“And mine, as I tell you,” said he, “has been an altogether riotous one. Thus each of us, though by widely separate roads—you by the narrow and difficult path of Virtue, and I by the broad and easy road of Folly—have managed to find our way into this Howling Destitution, which we will call Nowhere-in-Particular. Then how does your path of Virtue better my road of Evil?”
“The point to be considered,” said I, “is not so much what we now are, but rather, what we have done, and may ultimately be, and do.”
“Well?” said he, turning to look at me.
“For my own achievements, hitherto,” I continued, “I have won the High Jump, and Throwing the Hammer, also translated the works of Quintilian, with the Satyricon of Petronius Arbiter, and the Life, Lives, and Memoirs of the Seigneur de Brantome, which last, as you are probably aware, has never before been done into the English.”
“Ha!” exclaimed Mr. Beverley, sitting up suddenly, with his ill-used hat very much over one eye, “there we have it! Whoever heard of Old Quin—What’s-his-name, or cared, except, perhaps, a few bald-headed bookworms and withered litterateurs?

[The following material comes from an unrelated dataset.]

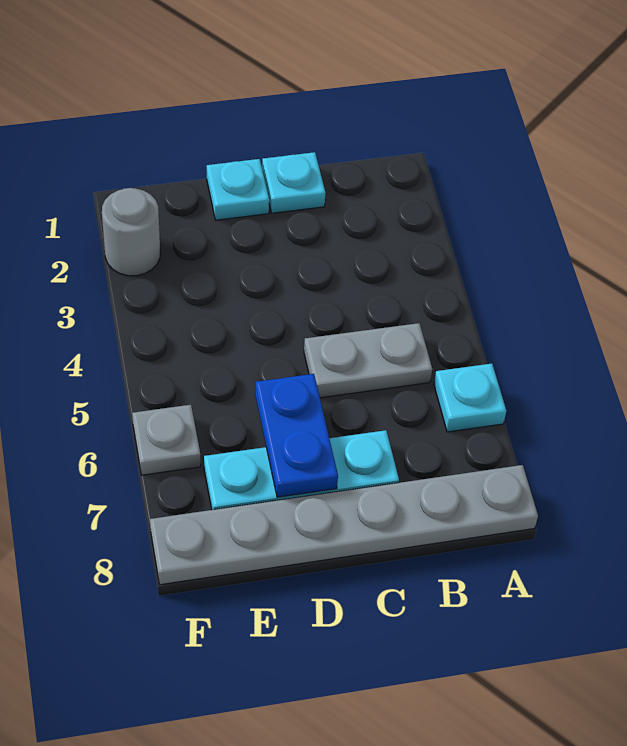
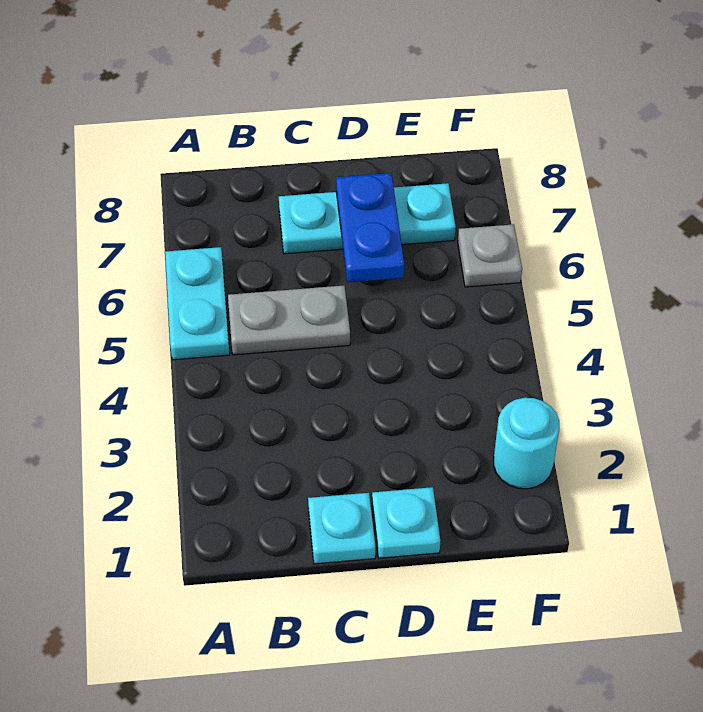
cyan 1x1 plate [434,364,506,432] -> cyan 1x2 plate [165,247,230,360]
grey 1x6 plate [150,465,538,585] -> none
grey 1x1 round brick [102,188,160,276] -> cyan 1x1 round brick [494,398,559,489]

While you were dreaming of life, and reading the lives of other fellows, I was living it. In my career, episodically brief though it was, I have met and talked with all the wits, and celebrated men, have drunk good wine, and worshipped beautiful women, Mr. Vibart.”
“And what has it all taught you?” said I.
“That there are an infernal number of rogues and rascals in the world, for one thing—and that is worth knowing.”
“Yes,” said I.
“That, though money can buy anything, from the love of a woman to the death of an enemy, it can only be spent once—and that is worth knowing also.”
“Yes,” said I.
“And that I am a most preposterous ass!—and that last, look you, is more valuable than all the others. Solomon, I think, says something about a wise man being truly wise who knoweth himself a fool, doesn’t he?”
“Something of the sort.”
“Then,” said he, flinging his hat down upon the grass beside him, “what argument can you advance in favor of your ’Narrow and Thorny’?”
“The sum of eight shillings and sixpence, a loaf of bread, and a slice of noble cheese, now no more,” said I.
“Egad!” said he, looking at me from the corners of his blue eyes, “the argument is unanswerable, more especially the cheese part, against which I’d say nothing, even if I could.” Having remarked which, he lay flat on his back again, staring up at the leaves, and the calm serenity of the sky beyond, while I filled my negro-head pipe from my paper of tobacco, and forthwith began to smoke.
And, presently, as I sat alternately watching the blue wreaths of my pipe and the bedraggled figure extended beside me, he suddenly rolled over on his arm, and so lay, watching me.
“On my soul!” he exclaimed at length, “it is positively marvellous.”